For Roger Waters, it’s more bricks in ‘The Wall’

Published: June 28, 2012 

Roger Waters performs Pink Floyd’s classic “The Wall” in Auburn Hills, Mich., in 2010.

MCT file photo — MCT

LOS ANGELES — When Pink Floyd first took its concept album “The Wall” to the concert stage more than three decades ago, even lead singer and chief songwriter Roger Waters couldn’t have imagined a day when rock music might get any bigger.

But 32 years later, his magnum opus about the battle between individual freedoms and authoritarian oppression has magnified beyond Waters’ own expectations of yore. Now the man who once excoriated the voluminous expansion of the rock concert experience has helped institutionalize it.

“I famously hated playing to large numbers of people and playing in stadiums,” Waters said. “The outdoor version, which we developed for South America and which is so much bigger than the arena shows, illuminates the piece in ways we can’t and couldn’t do indoors,” he said.

For instance, in the arena version, the metaphorical wall that is gradually built through the course of the evening typically spans about 200 feet. At stadiums, it stretches out to about 500 feet.

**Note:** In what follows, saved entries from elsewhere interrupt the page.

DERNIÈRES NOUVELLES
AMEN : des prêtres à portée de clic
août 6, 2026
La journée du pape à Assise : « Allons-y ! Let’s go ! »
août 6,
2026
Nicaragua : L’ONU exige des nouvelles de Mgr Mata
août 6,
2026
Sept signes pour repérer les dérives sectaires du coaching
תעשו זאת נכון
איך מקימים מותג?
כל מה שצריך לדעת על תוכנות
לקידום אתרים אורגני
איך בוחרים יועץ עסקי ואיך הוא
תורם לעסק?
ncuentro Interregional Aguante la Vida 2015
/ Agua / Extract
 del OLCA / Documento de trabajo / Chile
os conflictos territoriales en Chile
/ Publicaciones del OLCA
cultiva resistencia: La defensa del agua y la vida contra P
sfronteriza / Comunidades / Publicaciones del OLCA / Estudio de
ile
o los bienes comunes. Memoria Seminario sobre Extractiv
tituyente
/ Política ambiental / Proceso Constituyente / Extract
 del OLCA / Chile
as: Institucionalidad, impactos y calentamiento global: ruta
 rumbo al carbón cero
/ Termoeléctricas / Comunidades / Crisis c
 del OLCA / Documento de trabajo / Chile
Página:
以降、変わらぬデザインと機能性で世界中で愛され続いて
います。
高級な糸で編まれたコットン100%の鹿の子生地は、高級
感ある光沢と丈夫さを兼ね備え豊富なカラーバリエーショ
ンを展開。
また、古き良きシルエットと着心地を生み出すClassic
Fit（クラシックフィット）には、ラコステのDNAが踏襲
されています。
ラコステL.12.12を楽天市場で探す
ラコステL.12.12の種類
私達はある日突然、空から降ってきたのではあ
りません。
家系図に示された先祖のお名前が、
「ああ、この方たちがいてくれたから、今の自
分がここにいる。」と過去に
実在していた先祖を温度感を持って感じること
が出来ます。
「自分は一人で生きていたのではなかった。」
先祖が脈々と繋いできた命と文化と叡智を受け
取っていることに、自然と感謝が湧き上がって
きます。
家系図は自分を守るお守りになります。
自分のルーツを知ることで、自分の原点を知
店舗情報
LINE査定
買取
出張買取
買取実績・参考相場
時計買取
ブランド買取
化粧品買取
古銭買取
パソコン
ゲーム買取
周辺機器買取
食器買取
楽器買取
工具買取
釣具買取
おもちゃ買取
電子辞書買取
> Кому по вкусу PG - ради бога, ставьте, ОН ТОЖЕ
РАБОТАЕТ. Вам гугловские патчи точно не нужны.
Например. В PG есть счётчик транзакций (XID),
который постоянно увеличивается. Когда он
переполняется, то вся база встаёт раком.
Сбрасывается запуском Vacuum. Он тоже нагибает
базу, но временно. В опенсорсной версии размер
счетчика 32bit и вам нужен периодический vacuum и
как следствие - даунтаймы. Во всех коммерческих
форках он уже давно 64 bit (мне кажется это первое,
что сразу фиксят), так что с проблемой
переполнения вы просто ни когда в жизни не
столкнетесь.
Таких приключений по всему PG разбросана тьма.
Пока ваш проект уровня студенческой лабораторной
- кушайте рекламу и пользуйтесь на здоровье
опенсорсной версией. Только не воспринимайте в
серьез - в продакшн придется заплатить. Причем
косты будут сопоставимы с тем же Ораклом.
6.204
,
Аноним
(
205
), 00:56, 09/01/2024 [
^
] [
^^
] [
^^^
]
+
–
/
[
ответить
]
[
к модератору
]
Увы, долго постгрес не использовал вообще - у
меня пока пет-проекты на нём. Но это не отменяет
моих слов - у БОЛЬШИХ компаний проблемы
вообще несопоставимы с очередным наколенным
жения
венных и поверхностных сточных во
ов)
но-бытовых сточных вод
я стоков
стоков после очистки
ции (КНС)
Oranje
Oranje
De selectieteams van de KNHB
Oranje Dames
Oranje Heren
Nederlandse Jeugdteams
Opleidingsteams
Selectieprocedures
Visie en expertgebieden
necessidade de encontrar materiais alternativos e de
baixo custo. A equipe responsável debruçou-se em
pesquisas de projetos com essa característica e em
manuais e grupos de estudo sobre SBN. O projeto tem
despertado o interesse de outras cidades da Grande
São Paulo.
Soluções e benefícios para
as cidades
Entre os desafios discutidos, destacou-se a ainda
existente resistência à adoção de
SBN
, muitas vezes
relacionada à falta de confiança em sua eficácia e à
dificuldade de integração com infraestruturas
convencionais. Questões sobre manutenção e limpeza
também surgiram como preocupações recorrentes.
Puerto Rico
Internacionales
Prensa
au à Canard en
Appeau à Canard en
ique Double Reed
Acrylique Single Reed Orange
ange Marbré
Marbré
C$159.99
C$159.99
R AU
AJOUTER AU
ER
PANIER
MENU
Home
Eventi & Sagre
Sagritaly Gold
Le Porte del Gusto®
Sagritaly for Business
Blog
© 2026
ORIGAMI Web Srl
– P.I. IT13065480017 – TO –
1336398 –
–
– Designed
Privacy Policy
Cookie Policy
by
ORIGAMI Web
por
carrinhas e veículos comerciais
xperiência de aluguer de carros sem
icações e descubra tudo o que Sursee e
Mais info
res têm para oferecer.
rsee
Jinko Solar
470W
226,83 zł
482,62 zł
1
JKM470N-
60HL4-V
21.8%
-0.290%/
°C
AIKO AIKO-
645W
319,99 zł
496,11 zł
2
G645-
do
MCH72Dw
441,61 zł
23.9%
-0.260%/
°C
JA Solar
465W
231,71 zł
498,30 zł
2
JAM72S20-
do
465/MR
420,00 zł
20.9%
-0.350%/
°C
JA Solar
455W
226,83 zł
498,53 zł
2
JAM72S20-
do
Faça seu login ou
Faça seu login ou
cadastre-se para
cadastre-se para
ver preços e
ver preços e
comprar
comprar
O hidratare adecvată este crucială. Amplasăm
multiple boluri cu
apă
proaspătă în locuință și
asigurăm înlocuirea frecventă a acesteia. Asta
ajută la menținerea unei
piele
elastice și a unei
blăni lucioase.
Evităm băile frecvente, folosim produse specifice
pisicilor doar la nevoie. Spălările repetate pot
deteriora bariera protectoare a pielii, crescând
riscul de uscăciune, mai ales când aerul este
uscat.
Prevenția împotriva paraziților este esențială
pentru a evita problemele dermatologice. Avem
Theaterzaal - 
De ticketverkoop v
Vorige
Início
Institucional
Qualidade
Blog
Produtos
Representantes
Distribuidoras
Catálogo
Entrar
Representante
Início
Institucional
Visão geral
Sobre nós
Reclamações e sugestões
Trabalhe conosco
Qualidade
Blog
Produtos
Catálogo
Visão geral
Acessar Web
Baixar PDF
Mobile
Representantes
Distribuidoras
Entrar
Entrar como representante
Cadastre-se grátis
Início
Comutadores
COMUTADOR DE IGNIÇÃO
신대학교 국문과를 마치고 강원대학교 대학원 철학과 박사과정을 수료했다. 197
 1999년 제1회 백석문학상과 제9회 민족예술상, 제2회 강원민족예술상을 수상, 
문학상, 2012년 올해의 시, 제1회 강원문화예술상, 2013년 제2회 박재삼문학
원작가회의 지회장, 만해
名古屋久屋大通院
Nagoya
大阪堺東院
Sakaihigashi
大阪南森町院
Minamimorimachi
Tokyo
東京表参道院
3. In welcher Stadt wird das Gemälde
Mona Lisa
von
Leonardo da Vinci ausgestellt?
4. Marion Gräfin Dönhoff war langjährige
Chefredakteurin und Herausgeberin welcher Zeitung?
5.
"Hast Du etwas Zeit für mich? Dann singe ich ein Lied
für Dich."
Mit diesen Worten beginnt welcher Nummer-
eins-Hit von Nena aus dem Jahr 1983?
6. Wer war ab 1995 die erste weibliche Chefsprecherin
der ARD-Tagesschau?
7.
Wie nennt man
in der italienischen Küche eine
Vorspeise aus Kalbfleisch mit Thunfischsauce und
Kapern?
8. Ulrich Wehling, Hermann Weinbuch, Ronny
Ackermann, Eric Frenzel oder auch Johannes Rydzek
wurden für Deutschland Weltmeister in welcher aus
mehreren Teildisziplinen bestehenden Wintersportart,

The South American tour of “The Wall” broke attendance records there — nine sold-out shows at River Plate Stadium in Buenos Aires trounced the previous record of five at the same venue held by the Rolling Stones — and it’s been among the top-grossing concert draws in North America since he resurrected and updated the show in 2010.

Since bringing “The Wall” back, Waters, 68, has done more than 150 performances that have grossed $218 million in 27 countries.

It would be tempting to think that by now “The Wall” is a well-oiled machine with every element solidly in place down to the last microsecond of music and pixel of imagery.

“I take a hard drive straight home from every gig and then look at it the next day or the next night, and I write notes,” he said. “I don’t think there’s been a single day where I haven’t changed something.”
Conceptually, too, the show has grown from its origins as a polemic largely about the angst of one particular rock star.

“The new incarnation of ‘The Wall’ is completely unlike the 1980 version,” he said. “It’s developed into being much more of an international polemic, and it’s also much more moving,” he said, referring to images, many submitted by fans around the world, of family or friends killed in various wars over the past century.

“In those days it was about the internal struggle of me, when I was younger. It’s now much more about everybody else, much less about me, and what’s going on in politics, communication and all the stuff I care so deeply about. In consequence, lots of people in the audience weep. That makes me very happy, to be able to engage people to where they can empathize with others to the point where they weep.”

Ultimately, that’s the wall that Waters yearns to bring down with his ideas and his music, a campaign of engagement that often leaves him feeling another emotion he didn’t have much contact with three or four decades ago.

“As I sometimes say to the audience now, I’m so moved playing in these big places, being with a great band and seeing the audience’s response,” he said. “They get so emotional, and I’m so moved — I have to admit that 30 years ago I was famously hiding behind my own walls. I didn’t like being in big spaces with lots and lots of people. But in the intervening 30 years, I’ve changed.”